With an ironic piece of art that symbolizes and sums up that sometimes arduous process very well, Fab Lab makers in Barcelona have produced an enormous 3D printed mountain for an installation that quite simply will make most anyone wonder what they are doing with their life on numerous levels.
The project, featuring 44 pieces that interlock like a jigsaw puzzle, was produced on three MakerBot printers. It took 368 hours of printing and 5896 GRS of filament. The mountain faces had to be strategically placed and thickness and dimensions had to be just right for stability.
The 3D printed mountain, Sisyphus Stone, is the central focus of a video which serves as an art installation regarding the never-ending quest in creativity. It will be shown off at various festivals within the European Art Science and Technology Network which features myriad artistic opportunities and endeavors, from enriching workshops and conferences to unique residencies offering work in digital design and 3D printing.
“Sisyphus is an interactive video mapping installation about the perpetual effort to achievement,” states the Fab Lab BCN team. “Sisyphus gives form to the human condition through an interactive game where the user can animate the scene as long as he can perceive and dominate time.”
The team took inspiration from the rather excruciating Greek myth regarding Sisyphus, king of Ephyra, who was punished for dishonesty. He was eternally sentenced to constantly trudge uphill with an enormous boulder only to see it roll right back down after completing the task. Over and over, forever. In other theories and myths, Sisyphus represents repetitive yet miraculous daily events like the sun rising and setting, and the flow of the tides.

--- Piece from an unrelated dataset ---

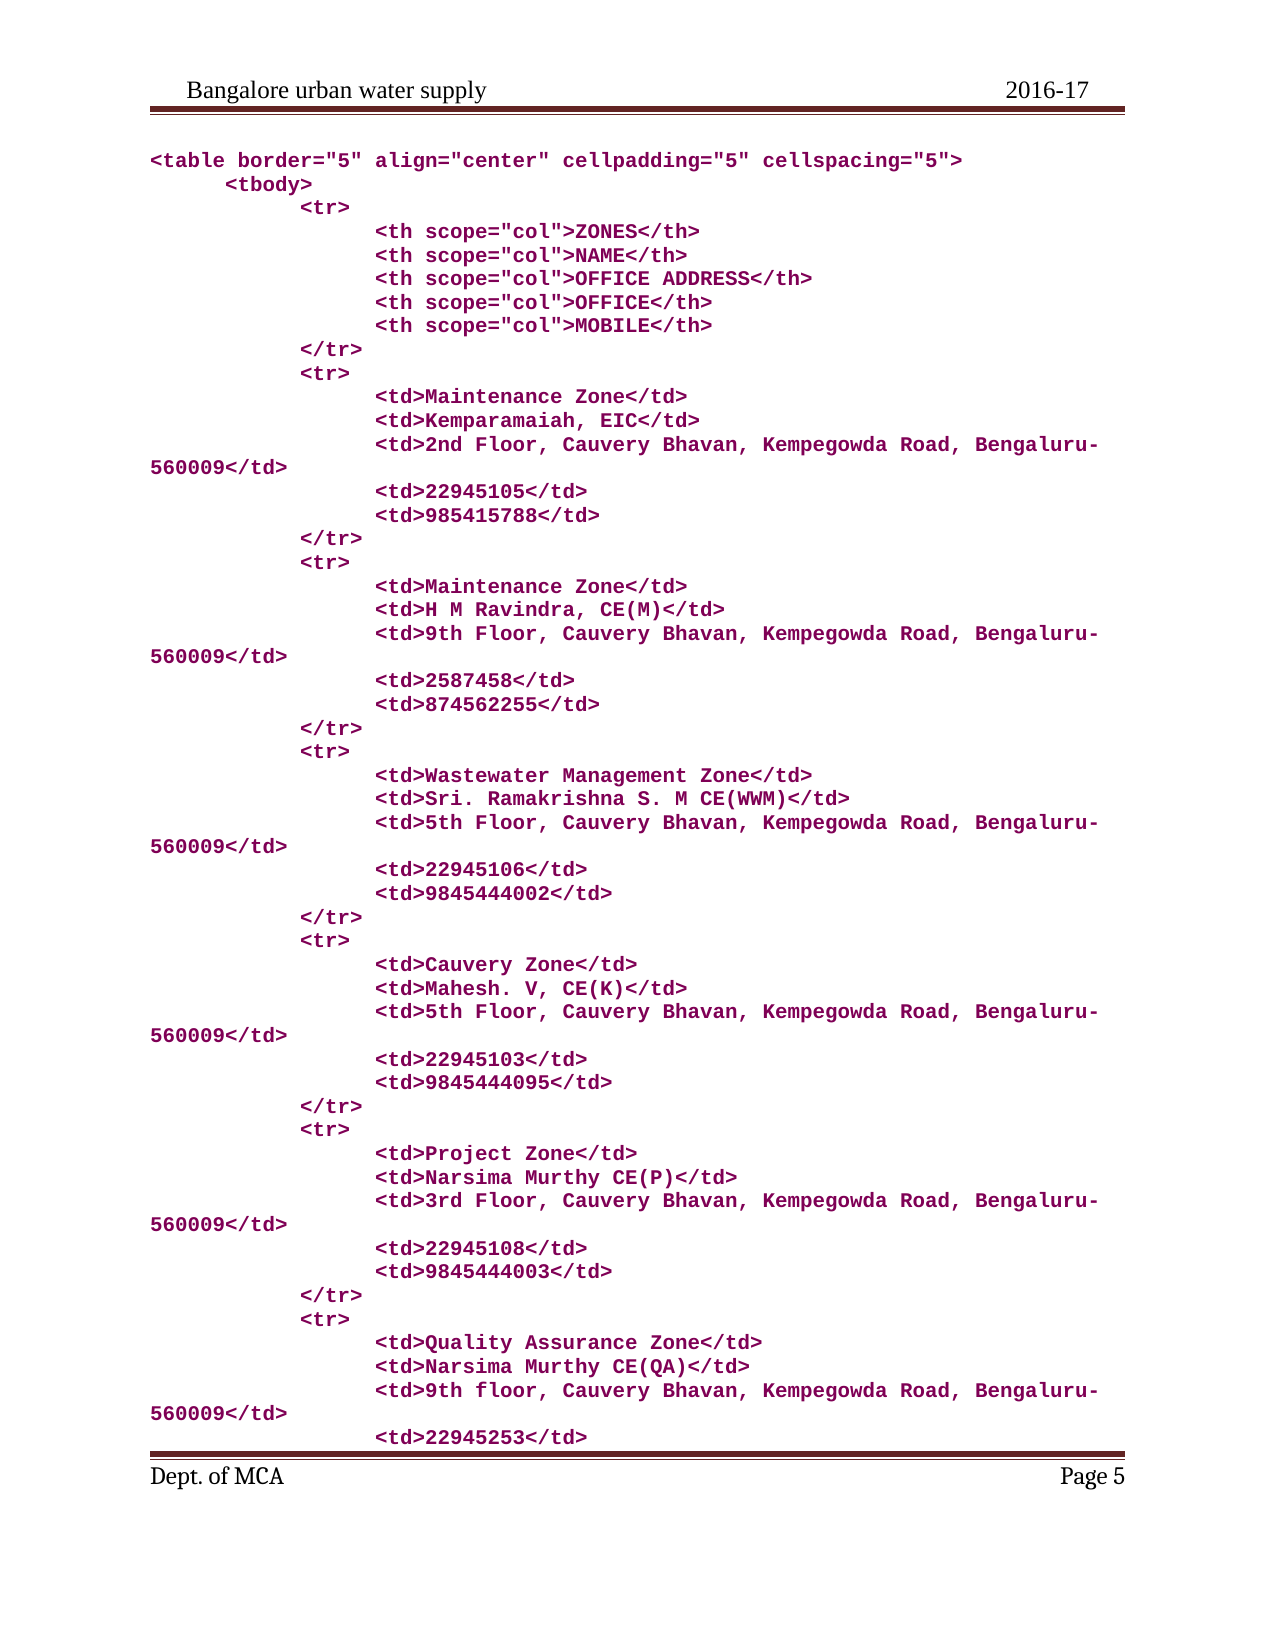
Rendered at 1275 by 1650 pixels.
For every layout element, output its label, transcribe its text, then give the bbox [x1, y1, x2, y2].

The network revolves around the idea of ‘tangibility,’ and the Sisyphus installation certainly works within that theme.
The artwork is constructed with a laser cut mechanical gear system and it’s meant to invite the audience, drawing them in to interact by turning the gears, and propelling Sisyphus up the mountain. They also track the movement with accelerometer data which is compiled in the app created for the installation, which was created in openFrameworks and Unity3D.
The artists responsible for the installation are Hannes Andersson, Ovidiu Cincheza, and Anastasia Pistofidou–with collaboration by Matteo Guarnaccia and Santi Fuentemilla.